Actually, per Linke and Staeck's book 'American Cichlids II: Large Cichlids' ... Bussing (1974) found that stomach analysis "revealed that the fish preferably feeds on plant material." Yes, insects and small fish were found, but the large percentage of the stomach contents were filamentous algae. Hence the spurlina suggestion. :thumb:

If they were mine, I'd do mostly NLS and spurlina flake, with freezed dried krill and frozen bloodworms for treats and color.


----------



## justhooked (Jul 31, 2008)

I buy all my food from kensfish.com. I have spirulina flake, floating/ sinking betta pellets, angelfish pellets, catfish sticks, premium sinking pellets with spirulina. I also raise night crawlers (my husband fishes) and I pull those and freeze them then partially thaw and dice. Which would be best for these guys?


----------



## con-man-dan (Aug 19, 2006)

=D> does that article only cover large cichlids tho? cryptoheros are not very large. we know many of the vieja species do enjoy a veggie heavy diet. not trying to start an arguement just curious. also it has been stated recently by some collectors that a lot of the streams cryptos are found in have a significant lack of vegatative growth, and the theeth are all wrong to be algea grazers such as mbuna or the ca rainbow cichlid which does have mbuna like teeth.


----------



## TempestGarden (Jul 22, 2005)

I posted a question about this species on another forum and noone answered it...

Does anyone know if it would be possible to keep multiple females of this species together if there was no male in the group?


----------



## Vincent (May 7, 2004)

TempestGarden said:


> I posted a question about this species on another forum and noone answered it...

◆ RECORD EXCERPTS ◆
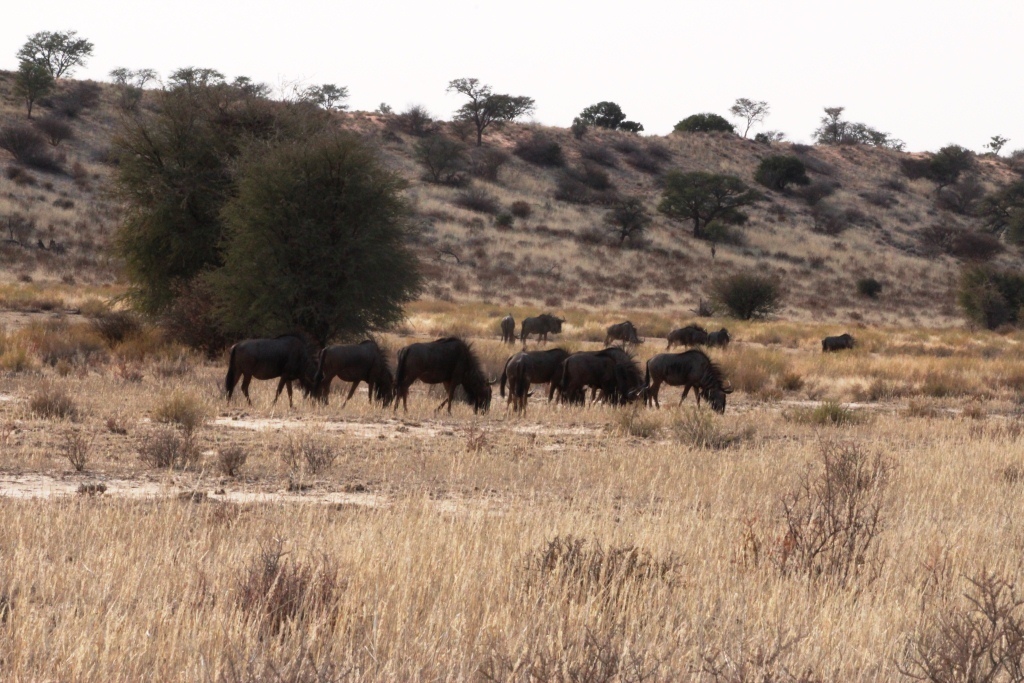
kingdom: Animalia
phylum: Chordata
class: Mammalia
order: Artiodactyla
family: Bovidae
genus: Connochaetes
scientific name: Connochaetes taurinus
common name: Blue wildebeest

==

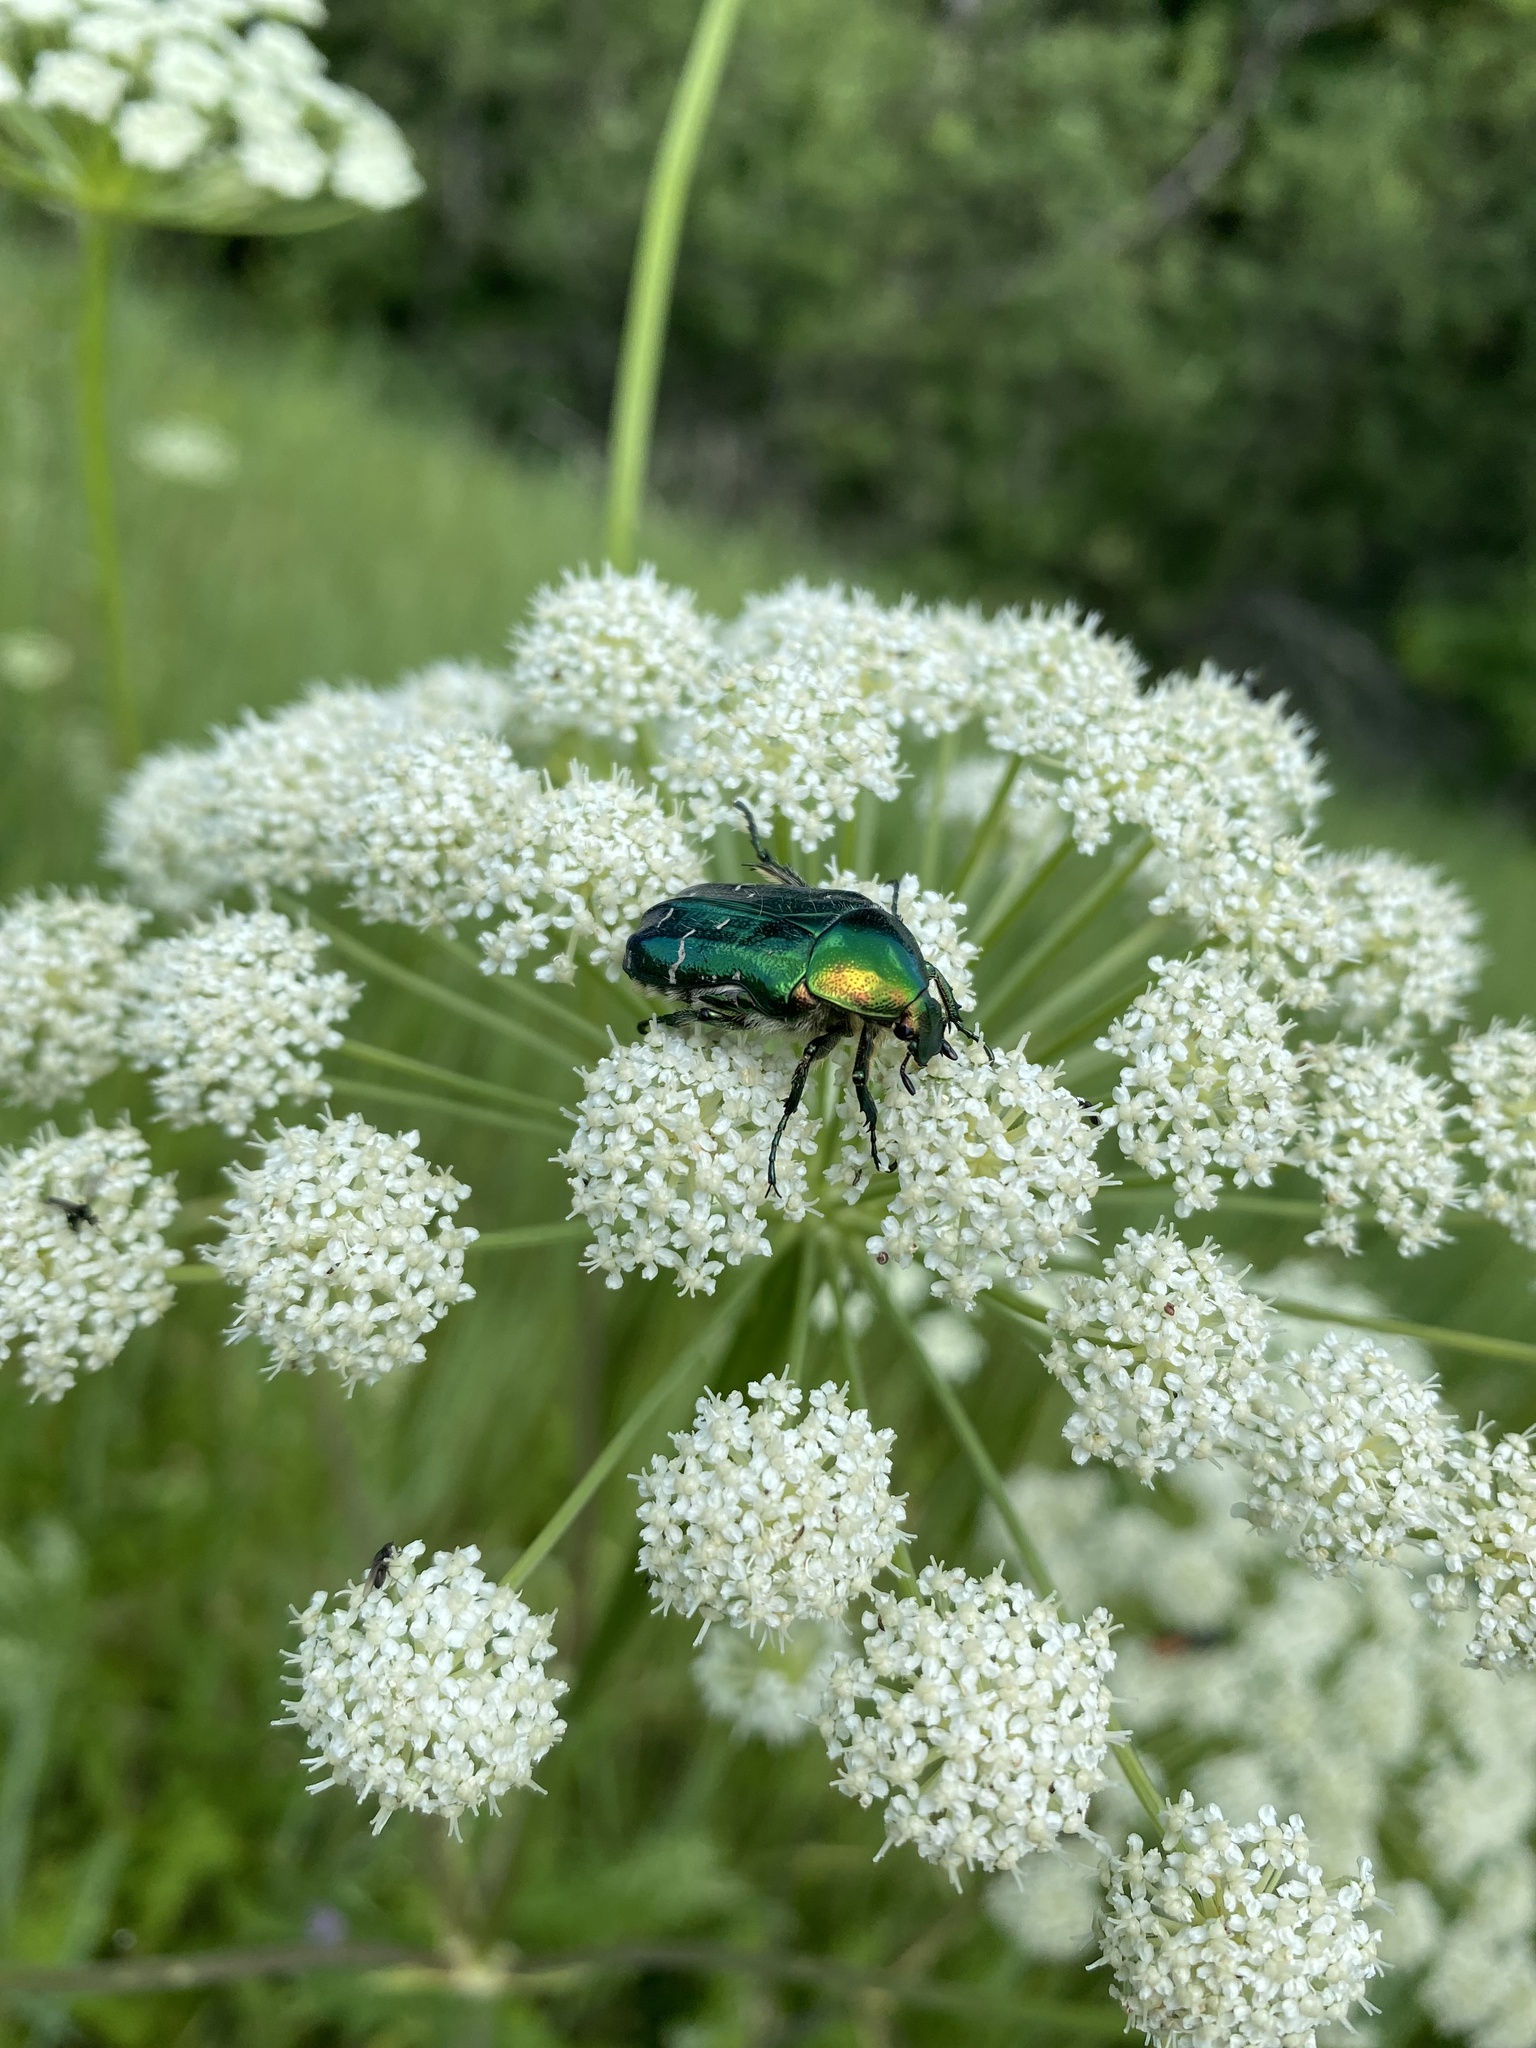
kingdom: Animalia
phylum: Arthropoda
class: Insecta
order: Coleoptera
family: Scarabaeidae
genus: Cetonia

* * *

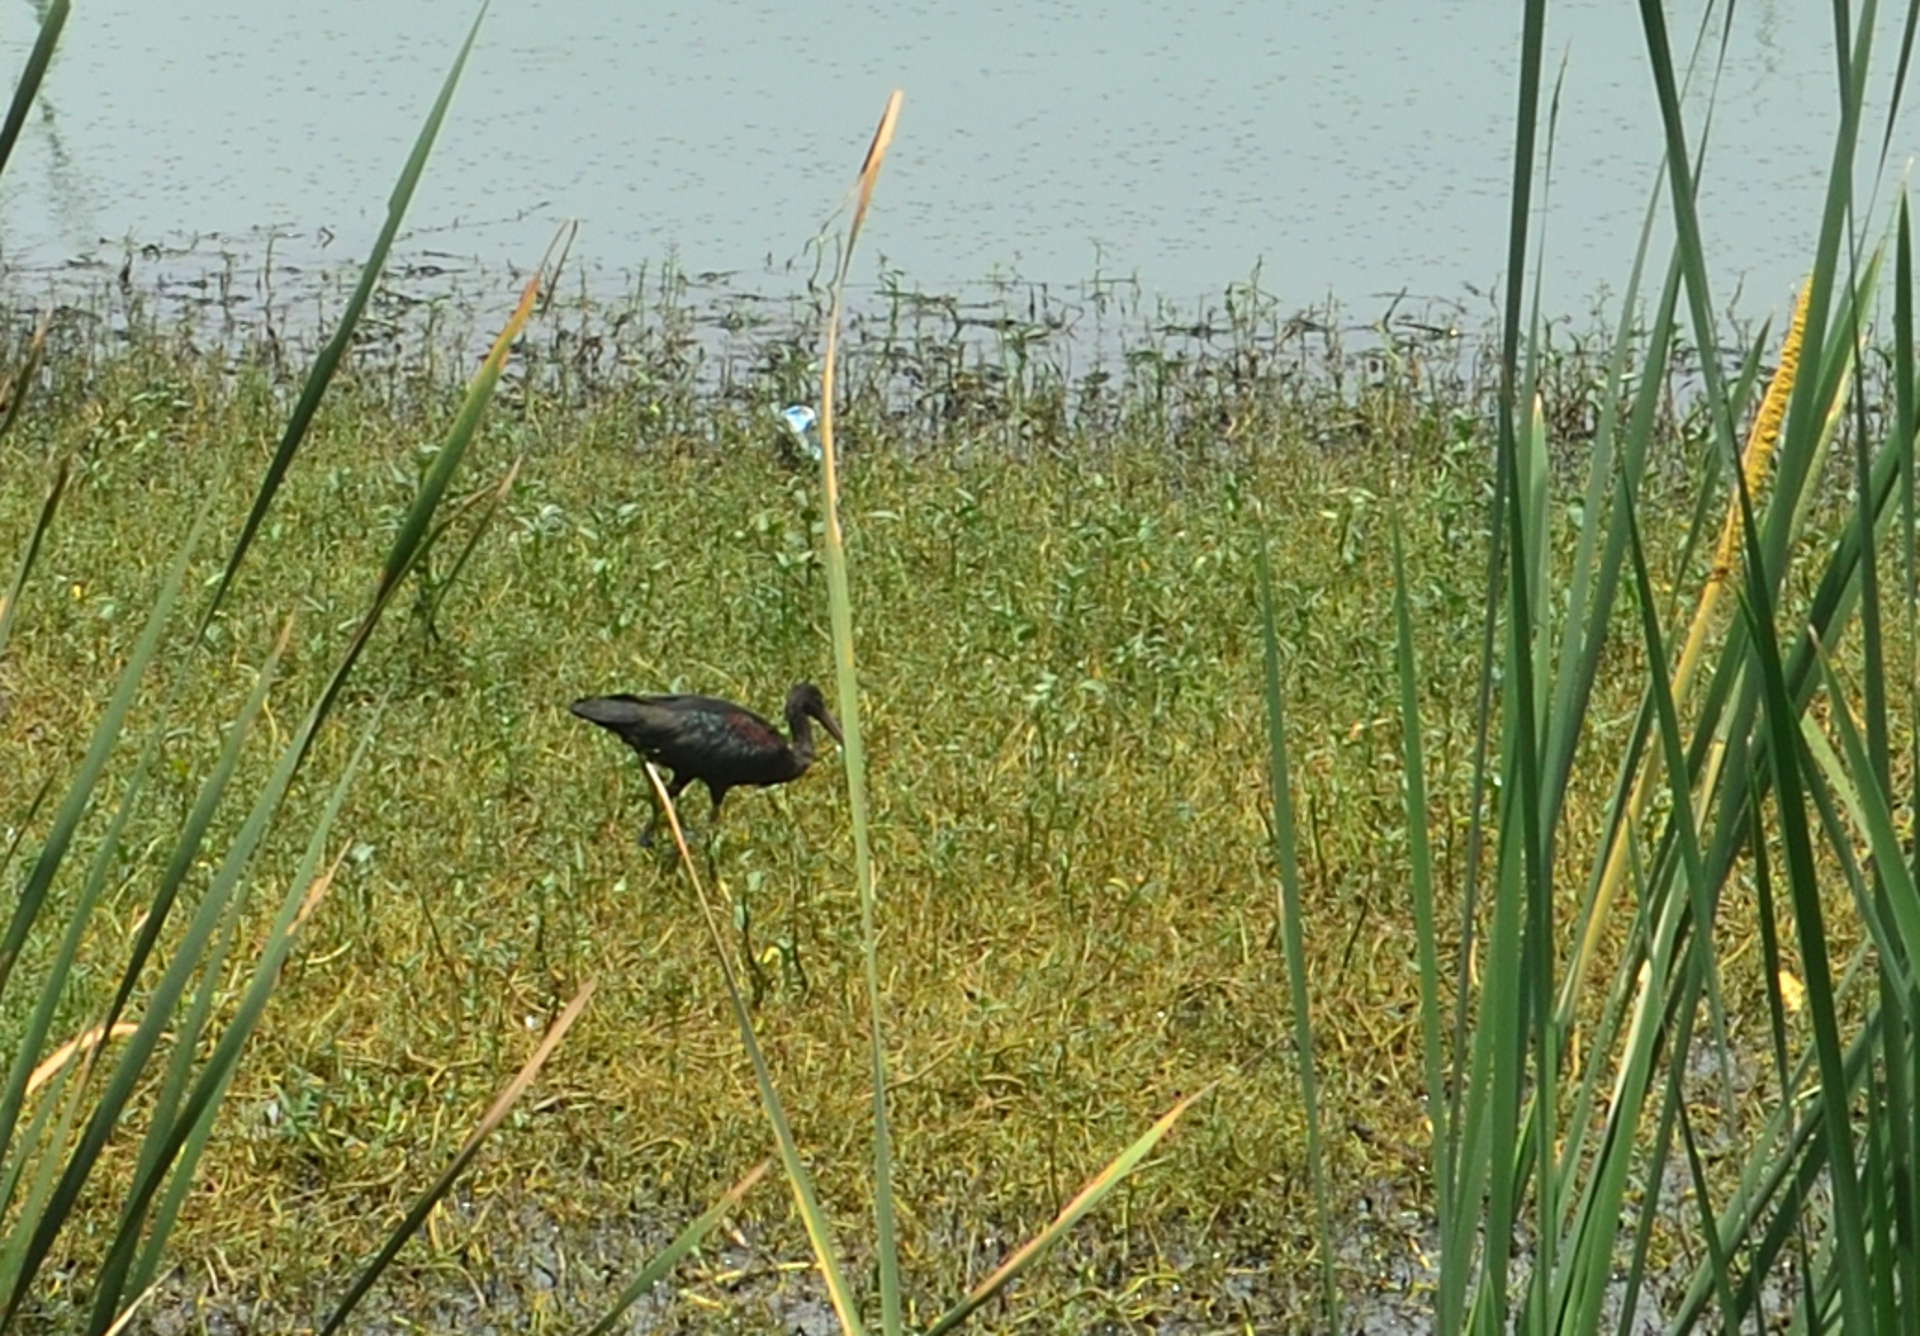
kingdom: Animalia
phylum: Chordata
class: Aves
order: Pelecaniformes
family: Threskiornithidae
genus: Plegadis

◆ WHAT TO DO ◆
1. Answer these from the forum thread on cichlid diet.
(a) According to the Bussing (1974) finding, what made up the large percentage of what was found in the fish's stomachs?
(b) From which website does justhooked buy all the fish food?
(c) According to con-man-dan, what have some collectors recently stated about the streams where cryptos are found?
2. Write a continuation of the forum thread on cichlid diet, starting after its last line.

◆ EXPECTED RESPONSES ◆
1.
(a) Filamentous algae.
(b) kensfish.com.
(c) That many of those streams have a significant lack of vegetative growth.

2.
> 
> Does anyone know if it would be possible to keep multiple females of this species together if there was no male in the group?


I have 4 females together in a 75 gallon tank with other fish. There is some aggressive chasing but no real damage.

I have a male in another tank. I am keeping them separately to prevent them from breeding because they require fairly large territories when breeding.


----------



## TempestGarden (Jul 22, 2005)

Vincent said:


> I have 4 females together in a 75 gallon tank with other fish. There is some aggressive chasing but no real damage.
> 
> I have a male in another tank. I am keeping them separately to prevent them from breeding because they require fairly large territories when breeding.


Thanks for the reply. What other fish do you have in the tank, if I may ask?


----------



## dogofwar (Apr 5, 2004)

Care for these guys as you would convicts, spilurum, or the like: regular water changes, not too high temps, and good quality food.  They're not picky.

When I was keeping and breeding mine, I fed them NLS and Kensfish color flakes with frozen bloodworms a couple of times per week. They breed like convicts and are good parents.

Keeping multiple females together is no problem...although they'll "breed" together...or breed with other closely related fish without male sajicas.

What's funny is that a couple of years ago I could hardly give these away...and now they're evidently the "new" cool fish. :lol:


----------



## con-man-dan (Aug 19, 2006)

Dog - I know right? lol they're coming back into popularity again it seems, which I can understand they're a really good looking fish.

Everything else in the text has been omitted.